The depressing thing is that I don't think any of them can have cared enough about the ethics (or legality) of what they were doing to have given such matters a second thought. Nor do I think they can have given much thought to the new standards of media reporting that they were helping to establish as 'normal'.

As for whether the media's 'public interest' defence is any less valid than the 'scientific defence' of conversation analyis is, of course, for others to decide.

At this stage, all I'd say by way of mitigation is that I don't know any conversation analyst who has ever been guilty of either betraying the confidentiality of those being recorded, or of exposing or exploiting anything they might have said for personal or commercial gain.

2 comments:

Guy Clapperton said...

There are certainly occasions on which covert recording is justified. We've all seen exposures of old people's homes where abuse was taking place and other 'rogue trader' style incidents in which the media has alerted the public to the possibility of swindle, by showing people what's happening when people don't know they're being filmed.

But on this occasion I have a lot of sympathy with what you say. Cable didn't stand for election on Tory policies so it's no surprise he's not entirely in favour of them. The only real story here is that he's unwise enough to confide his fears and reservations in complete strangers rather than just close colleagues.

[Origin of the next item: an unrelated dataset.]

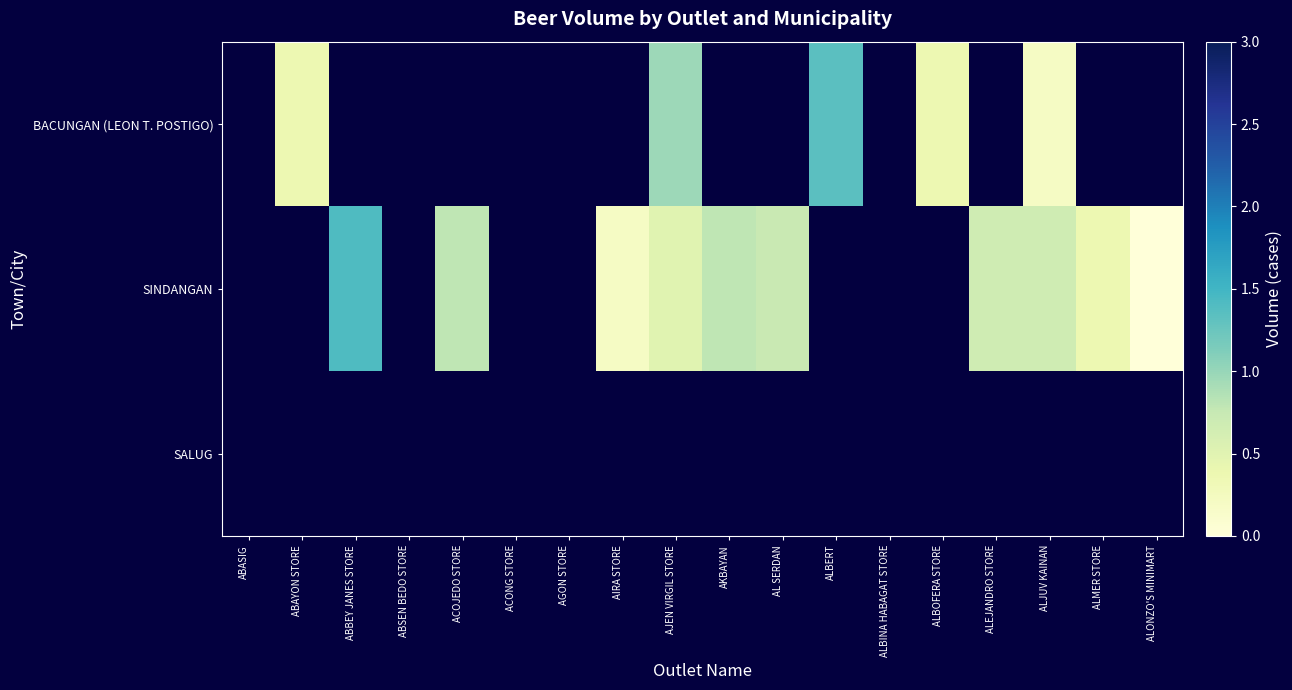

How many series are shown in this chart?

3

It's not terribly substantial, is it? Unless he was specifically planning to singlehandedly bring an elected Government down, which *would* be in the public interest, I can't see how the covert nature of this story is justified.

Jim Kelleher said...

Very informative!

Before the Murdoch leak, I said to a friend "I dont see how this is news" and he said "Oh, the Telegraph have a big investigative team". So what were they investigating? Where was the crime? Seems to me that the same people who are against Wikileaks on the grounds of right to privacy are supporting the Telegraph on the gounds of freedom of the press!

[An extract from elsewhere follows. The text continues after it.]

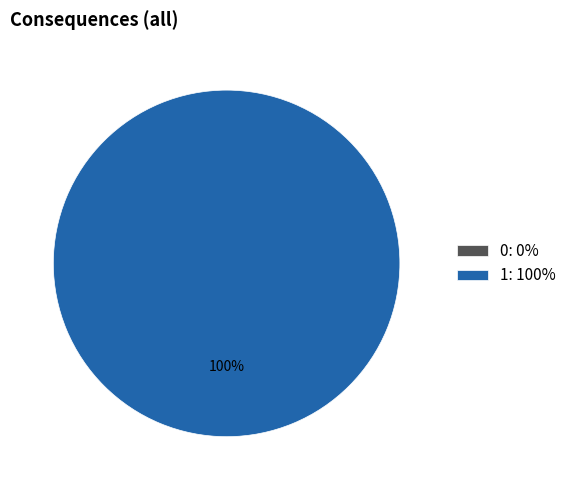

How many slices are in this pie chart?

2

I am greatly concerned that an MP cannot have a conversation with constituents (planted in this case) without it being leaked. Even when he said "I don't expect you to quote me on this" which I guess means it's "off the record".

It seems to me (per Julia Hartley-Brewer's embarrasing appearance on Have I Got News For You) that the press do not understand who coalitions are suppost to work.

Cable was foolish and indiscreet but I hope more focus is brought to bear in the next few days on whether this was legal (or even ethical).